Note: Windows java.io.FilePermission entries must use two backslash characters (\\) for every backslash in the path. This is because a single backslash is used as an escape character.

The sample file assumes that MQIPT has been installed on a Windows system in C:\Program Files\IBM\MQ Internet Pass-Thru. It also assumes that the MQIPT home directory (the location of the mqipt.conf file) is the same as the MQIPT installation directory.

If you have installed MQIPT in another location, you must change the directory in the codeBase definition to refer to your MQIPT installation directory. Take care to include the correct prefix (file:/) and the correct file suffix (/lib/com.ibm.mq.ipt.jar). On UNIX and Linux® systems, a typical codeBase URL might be file:/opt/mqipt/lib/com.ibm.mq.ipt.jar, assuming that MQIPT is installed in /opt/mqipt.

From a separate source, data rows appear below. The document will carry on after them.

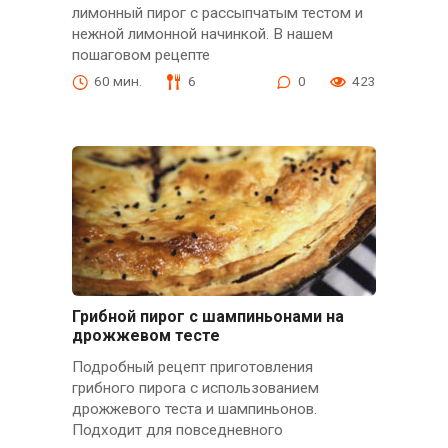
лимонный пирог с рассыпчатым тестом и
нежной лимонной начинкой. В нашем
пошаговом рецепте
60 мин.
6
0
423
Грибной пирог с шампиньонами на
дрожжевом тесте
Подробный рецепт приготовления
грибного пирога с использованием
дрожжевого теста и шампиньонов.
Подходит для повседневного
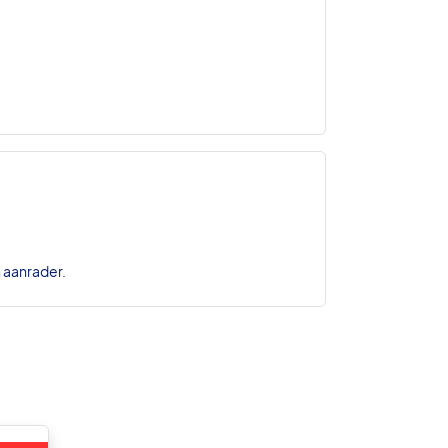
n aanrader.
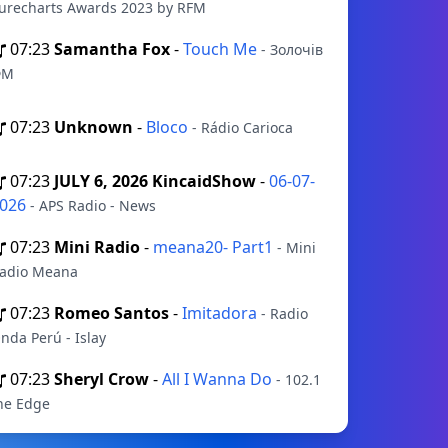
urecharts Awards 2023 by RFM
07:23
Samantha Fox
-
Touch Me
- Золочів
ФМ
07:23
Unknown
-
Bloco
- Rádio Carioca
07:23
JULY 6, 2026 KincaidShow
-
06-07-
026
- APS Radio - News
07:23
Mini Radio
-
meana20- Part1
- Mini
adio Meana
07:23
Romeo Santos
-
Imitadora
- Radio
nda Perú - Islay
07:23
Sheryl Crow
-
All I Wanna Do
- 102.1
he Edge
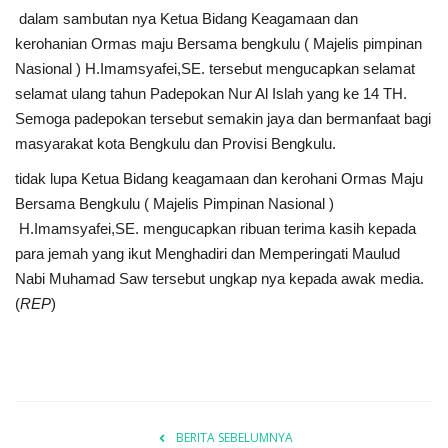
dalam sambutan nya Ketua Bidang Keagamaan dan
kerohanian Ormas maju Bersama bengkulu ( Majelis pimpinan
Nasional ) H.Imamsyafei,SE. tersebut mengucapkan selamat
selamat ulang tahun Padepokan Nur Al Islah yang ke 14 TH.
Semoga padepokan tersebut semakin jaya dan bermanfaat bagi
masyarakat kota Bengkulu dan Provisi Bengkulu.
tidak lupa Ketua Bidang keagamaan dan kerohani Ormas Maju
Bersama Bengkulu ( Majelis Pimpinan Nasional )
H.Imamsyafei,SE. mengucapkan ribuan terima kasih kepada
para jemah yang ikut Menghadiri dan Memperingati Maulud
Nabi Muhamad Saw tersebut ungkap nya kepada awak media.
(
REP
)
BERITA SEBELUMNYA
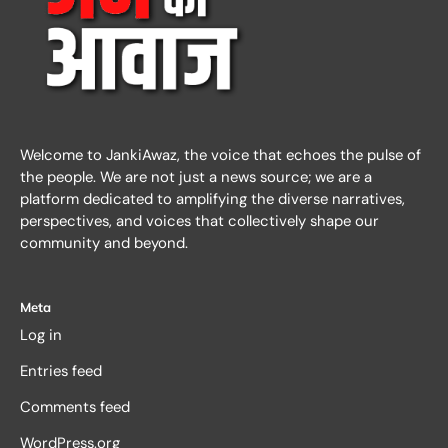
Welcome to JankiAwaz, the voice that echoes the pulse of
the people. We are not just a news source; we are a
platform dedicated to amplifying the diverse narratives,
perspectives, and voices that collectively shape our
community and beyond.
Meta
Log in
Entries feed
Comments feed
WordPress.org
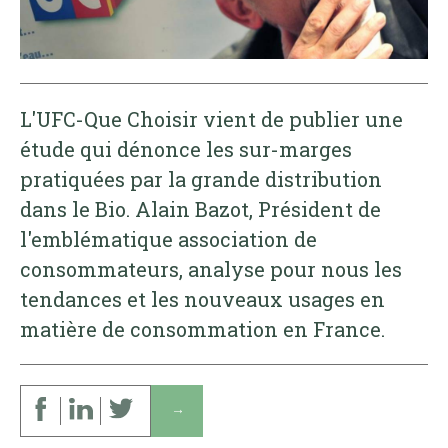
L'UFC-Que Choisir vient de publier une
étude qui dénonce les sur-marges
pratiquées par la grande distribution
dans le Bio. Alain Bazot, Président de
l'emblématique association de
consommateurs, analyse pour nous les
tendances et les nouveaux usages en
matière de consommation en France.
↓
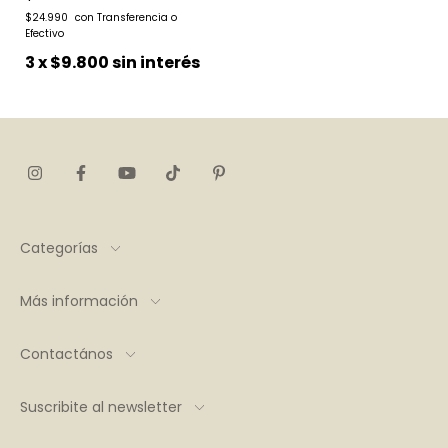
$24.990
3
x
$9.800
sin interés
Categorías
Más información
Contactános
Suscribite al newsletter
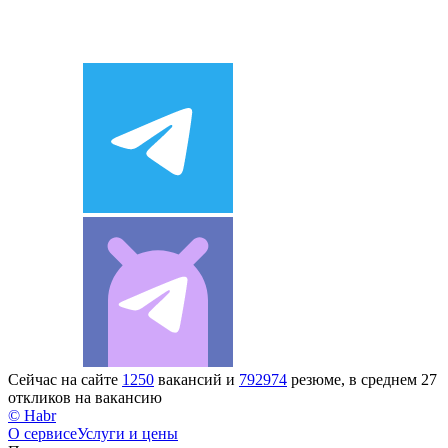
Сейчас на сайте
1250
вакансий и
792974
резюме, в среднем 27
откликов на вакансию
© Habr
О сервисе
Услуги и цены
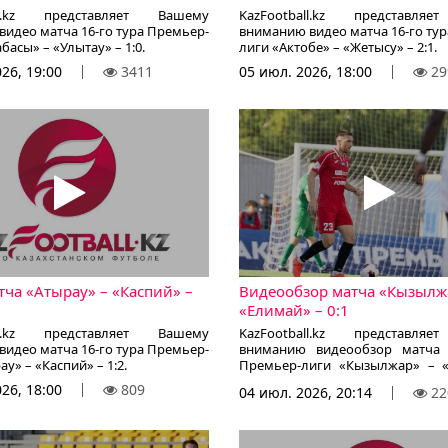
all.kz представляет Вашему
KazFootball.kz представля
идео матча 16-го тура Премьер-
вниманию видео матча 16-го ту
басы» – «Улытау» – 1:0.
лиги «Актобе» – «Жетысу» – 2:1.
26, 19:00
3411
05 июл. 2026, 18:00
29
тча «Атырау» – «Каспий» –
Видеообзор матча «Кызылж
«Елимай» – 0:1
all.kz представляет Вашему
KazFootball.kz представля
идео матча 16-го тура Премьер-
вниманию видеообзор матча 
у» – «Каспий» – 1:2.
Премьер-лиги «Кызылжар» – 
0:1.
26, 18:00
809
04 июл. 2026, 20:14
22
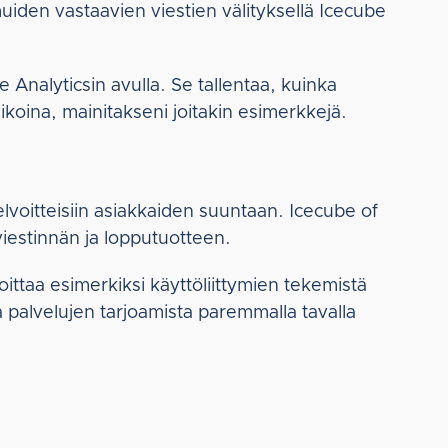
iden vastaavien viestien välityksellä Icecube
 Analyticsin avulla. Se tallentaa, kuinka
aikoina, mainitakseni joitakin esimerkkejä.
lvoitteisiin asiakkaiden suuntaan. Icecube of
viestinnän ja lopputuotteen.
ttaa esimerkiksi käyttöliittymien tekemistä
 palvelujen tarjoamista paremmalla tavalla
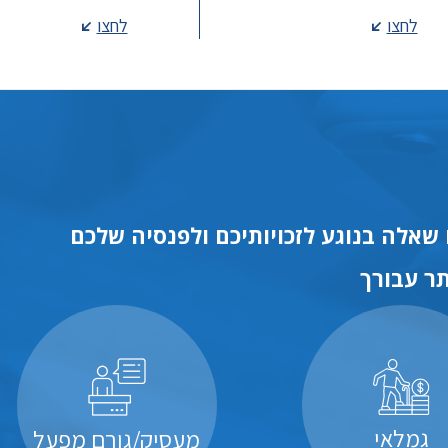
לחצו
לחצו
שאלה בנוגע לזכויותיכם ולפנסיה שלכם
ר עבורך
גמלאי
מעסיק/גורם מפעל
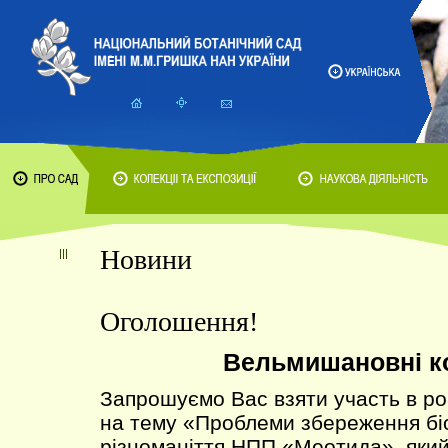
Новини
Оголошення!
Вельмишановні к
Запрошуємо Вас взяти участь в ро
на тему «Проблеми збереження бі
різноманіття НПП «Меотида», який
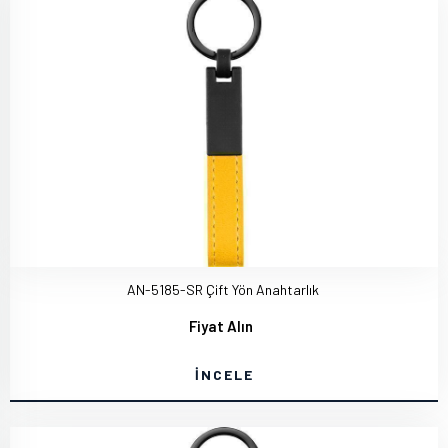
AN-5185-SR Çift Yön Anahtarlık
Fiyat Alın
İNCELE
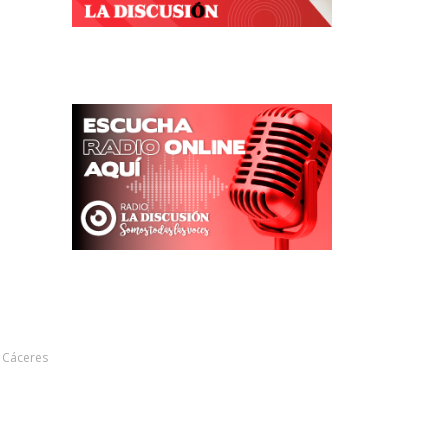
n Cáceres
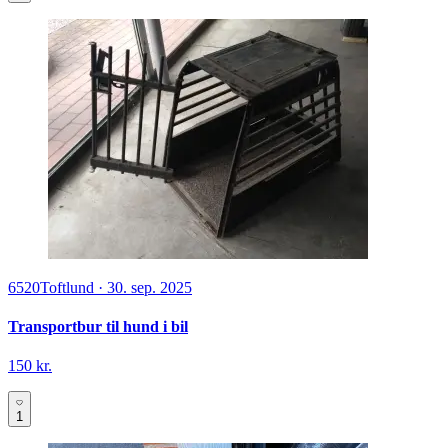
6520
Toftlund
·
30. sep. 2025
Transportbur til hund i bil
150 kr.
1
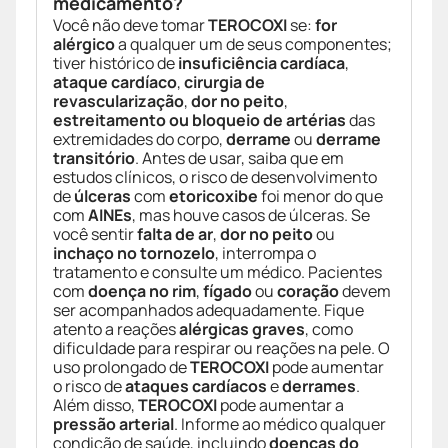
medicamento?
Você não deve tomar
TEROCOXI
se:
for
alérgico
a qualquer um de seus componentes;
tiver histórico de
insuficiência cardíaca
,
ataque cardíaco
,
cirurgia de
revascularização
,
dor no peito
,
estreitamento ou bloqueio de artérias
das
extremidades do corpo,
derrame
ou
derrame
transitório
. Antes de usar, saiba que em
estudos clínicos, o risco de desenvolvimento
de
úlceras
com
etoricoxibe
foi menor do que
com
AINEs
, mas houve casos de úlceras. Se
você sentir
falta de ar
,
dor no peito
ou
inchaço no tornozelo
, interrompa o
tratamento e consulte um médico. Pacientes
com
doença no rim
,
fígado
ou
coração
devem
ser acompanhados adequadamente. Fique
atento a reações
alérgicas graves
, como
dificuldade para respirar ou reações na pele. O
uso prolongado de
TEROCOXI
pode aumentar
o risco de
ataques cardíacos
e
derrames
.
Além disso,
TEROCOXI
pode aumentar a
pressão arterial
. Informe ao médico qualquer
condição de saúde, incluindo
doenças do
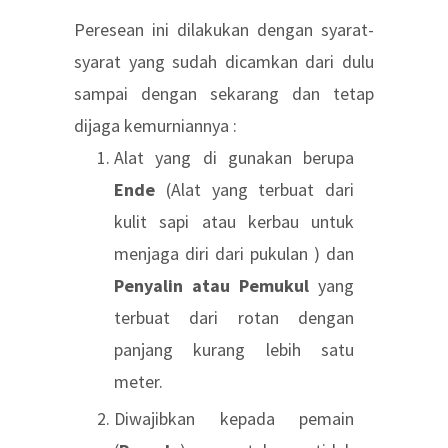
Peresean ini dilakukan dengan syarat-
syarat yang sudah dicamkan dari dulu
sampai dengan sekarang dan tetap
dijaga kemurniannya :
Alat yang di gunakan berupa
Ende
(Alat yang terbuat dari
kulit sapi atau kerbau untuk
menjaga diri dari pukulan ) dan
Penyalin atau Pemukul
yang
terbuat dari rotan dengan
panjang kurang lebih satu
meter.
Diwajibkan kepada pemain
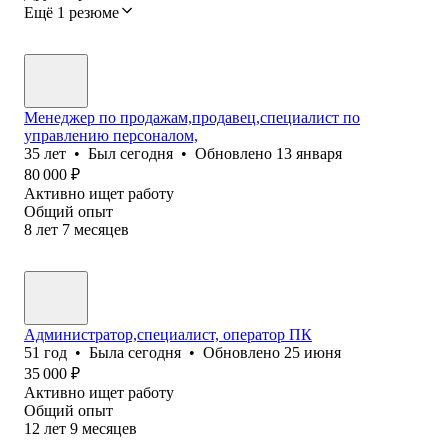
Ещё 1 резюме
Менеджер по продажам,продавец,специалист по
управлению персоналом,
35
лет
•
Был
сегодня
•
Обновлено
13 января
80 000
₽
Активно ищет работу
Общий опыт
8
лет
7
месяцев
Администратор,специалист, оператор ПК
51
год
•
Была
сегодня
•
Обновлено
25 июня
35 000
₽
Активно ищет работу
Общий опыт
12
лет
9
месяцев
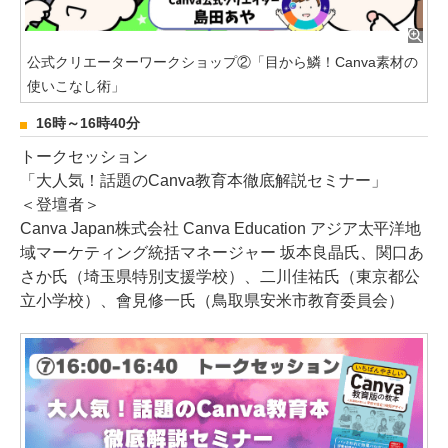
公式クリエーターワークショップ②「目から鱗！Canva素材の
使いこなし術」
16時～16時40分
トークセッション
「大人気！話題のCanva教育本徹底解説セミナー」
＜登壇者＞
Canva Japan株式会社 Canva Education アジア太平洋地
域マーケティング統括マネージャー 坂本良晶氏、関口あ
さか氏（埼玉県特別支援学校）、二川佳祐氏（東京都公
立小学校）、會見修一氏（鳥取県安米市教育委員会）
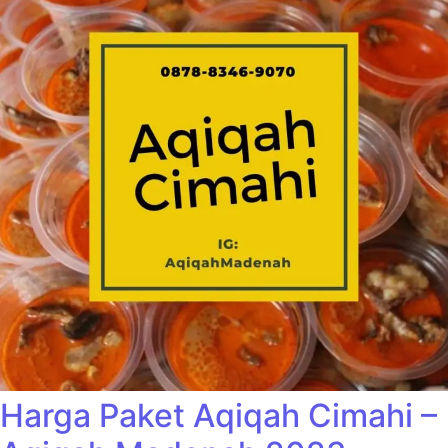
Harga Paket Aqiqah Cimahi –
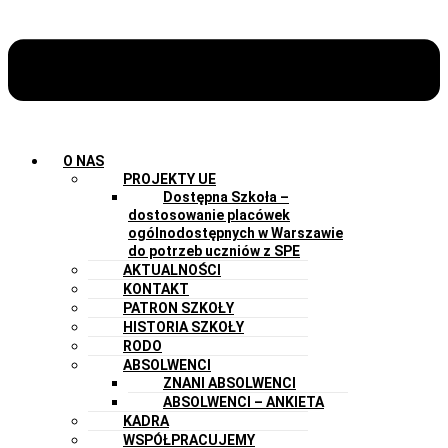
O NAS
PROJEKTY UE
Dostępna Szkoła –
dostosowanie placówek
ogólnodostępnych w Warszawie
do potrzeb uczniów z SPE
AKTUALNOŚCI
KONTAKT
PATRON SZKOŁY
HISTORIA SZKOŁY
RODO
ABSOLWENCI
ZNANI ABSOLWENCI
ABSOLWENCI – ANKIETA
KADRA
WSPÓŁPRACUJEMY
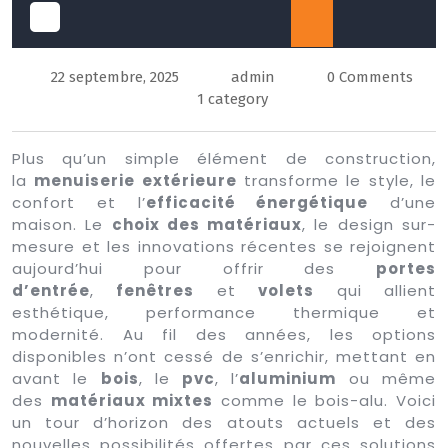
Open
22 septembre, 2025
admin
0 Comments
Button
1 category
Plus qu’un simple élément de construction,
la
menuiserie extérieure
transforme le style, le
confort et l’
efficacité énergétique
d’une
maison. Le
choix des matériaux
, le design sur-
mesure et les innovations récentes se rejoignent
aujourd’hui pour offrir des
portes
d’entrée
,
fenêtres
et
volets
qui allient
esthétique, performance thermique et
modernité. Au fil des années, les options
disponibles n’ont cessé de s’enrichir, mettant en
avant le
bois
, le
pvc
, l’
aluminium
ou même
des
matériaux mixtes
comme le bois-alu. Voici
un tour d’horizon des atouts actuels et des
nouvelles possibilités offertes par ces solutions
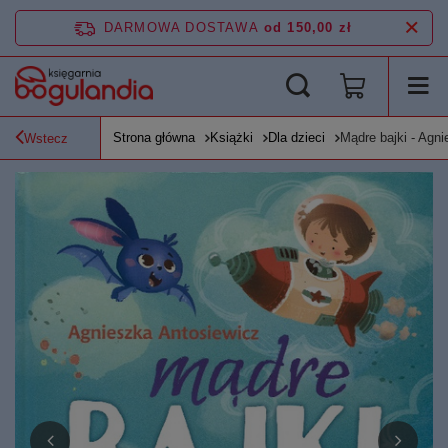
DARMOWA DOSTAWA
od 150,00 zł
Strona główna
Książki
Dla dzieci
Mądre bajki - Agni
Wstecz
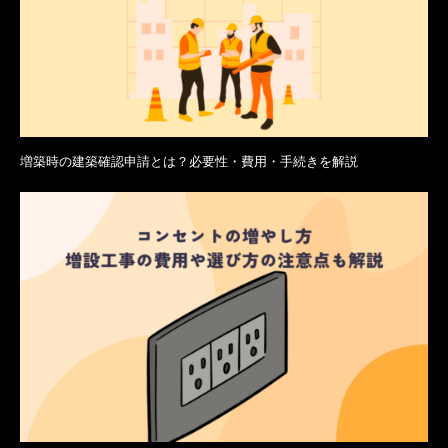
増築時の建築確認申請とは？必要性・費用・手続きを解説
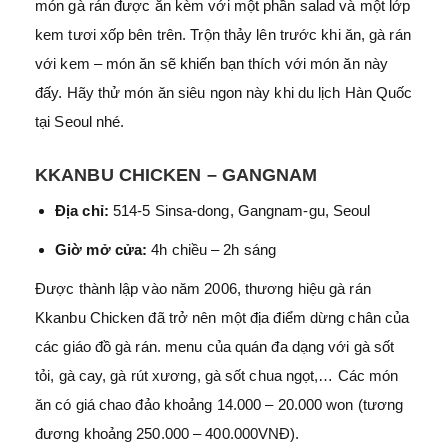
món gà rán được ăn kèm với một phần salad và một lớp
kem tươi xốp bên trên. Trộn thảy lên trước khi ăn, gà rán
với kem – món ăn sẽ khiến bạn thích với món ăn này
đấy. Hãy thử món ăn siêu ngon này khi du lịch Hàn Quốc
tại Seoul nhé.
KKANBU CHICKEN – GANGNAM
Địa chỉ:
514-5 Sinsa-dong, Gangnam-gu, Seoul
Giờ mở cửa:
4h chiều – 2h sáng
Được thành lập vào năm 2006, thương hiệu gà rán
Kkanbu Chicken đã trở nên một địa điểm dừng chân của
các giáo đồ gà rán. menu của quán đa dạng với gà sốt
tỏi, gà cay, gà rút xương, gà sốt chua ngọt,… Các món
ăn có giá chao đảo khoảng 14.000 – 20.000 won (tương
đương khoảng 250.000 – 400.000VNĐ).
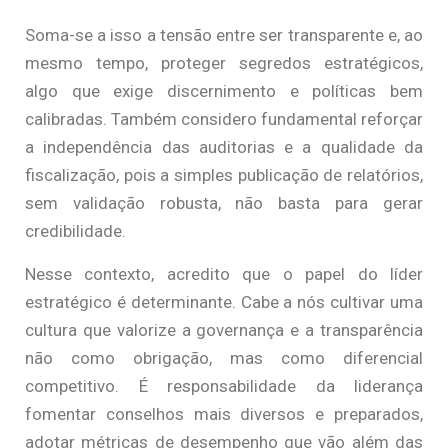
Soma-se a isso a tensão entre ser transparente e, ao
mesmo tempo, proteger segredos estratégicos,
algo que exige discernimento e políticas bem
calibradas. Também considero fundamental reforçar
a independência das auditorias e a qualidade da
fiscalização, pois a simples publicação de relatórios,
sem validação robusta, não basta para gerar
credibilidade.
Nesse contexto, acredito que o papel do líder
estratégico é determinante. Cabe a nós cultivar uma
cultura que valorize a governança e a transparência
não como obrigação, mas como diferencial
competitivo. É responsabilidade da liderança
fomentar conselhos mais diversos e preparados,
adotar métricas de desempenho que vão além das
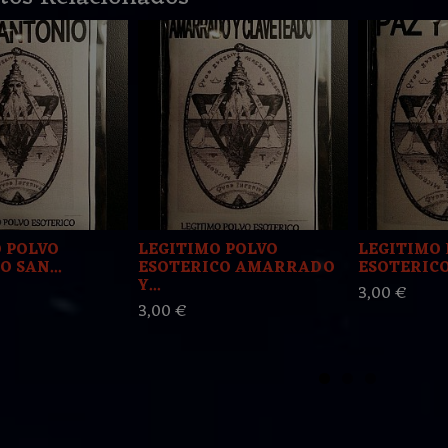
 POLVO
LEGITIMO POLVO
LEGITIMO 
 SAN...
ESOTERICO AMARRADO
ESOTERICO
Y...
3,00 €
3,00 €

Permissions are usually defined with three attributes. To control socket connections, their values are:
class permission
java.net.SocketPermission
name to control
This is made up with the format hostname:port, where each component of the name can be specified by a wildcard. The hostname can be a domain name or an IP address. The leftmost position of the host name can be specified by an asterisk (*). For example, harry.company1.com would be matched by each of these strings:
  • harry
  • harry.company1.com
  • *.company1.com
  • *
  • 198.51.100.123 (assuming this is the IP address of harry.company1.com)
The port component of the name can be specified as a single port address or a range of port addresses, for example:
1414
only port 1414
1414-
all port addresses greater than or equal to 1414
-1414
all port addresses less than or equal to 1414
1-1414
all port addresses between 1 and 1414, inclusive
allowed action
The actions used by java.net.SocketPermission are:
  • accept, this allows permission to accept connections from the specified target
  • connect, this allows permission to connect to the specified target
  • listen, this allows permission to listen on the specified port or ports for connection requests
  • resolve, this allows permission to use the DNS name service to resolve domain names into IP addresses
Control of the Java security manager can also be made through the java.security.manager and java.security.policy Java system properties, but it is recommended you use the SecurityManager and SecurityManagerPolicy properties for controlling MQIPT.
To include diagnostic information in trace and FFST records, MQIPT must access certain MQIPT system properties and environment variables. You must always include the following properties in the Java security policy: 
permission java.util.PropertyPermission "java.home", "read";
permission java.util.PropertyPermission "java.version", "read";
permission java.util.PropertyPermission "java.runtime.version", "read";
permission java.util.PropertyPermission "java.vm.info", "read";
permission java.util.PropertyPermission "java.vm.vendor", "read";
permission java.util.PropertyPermission "os.arch", "read";
permission java.util.PropertyPermission "os.name", "read";
permission java.util.PropertyPermission "os.version", "read";
permission java.lang.RuntimePermission "getenv.MQIPT_PATH";
If you do not include all of these properties, MQIPT will not operate correctly, and problem diagnosis will be impaired.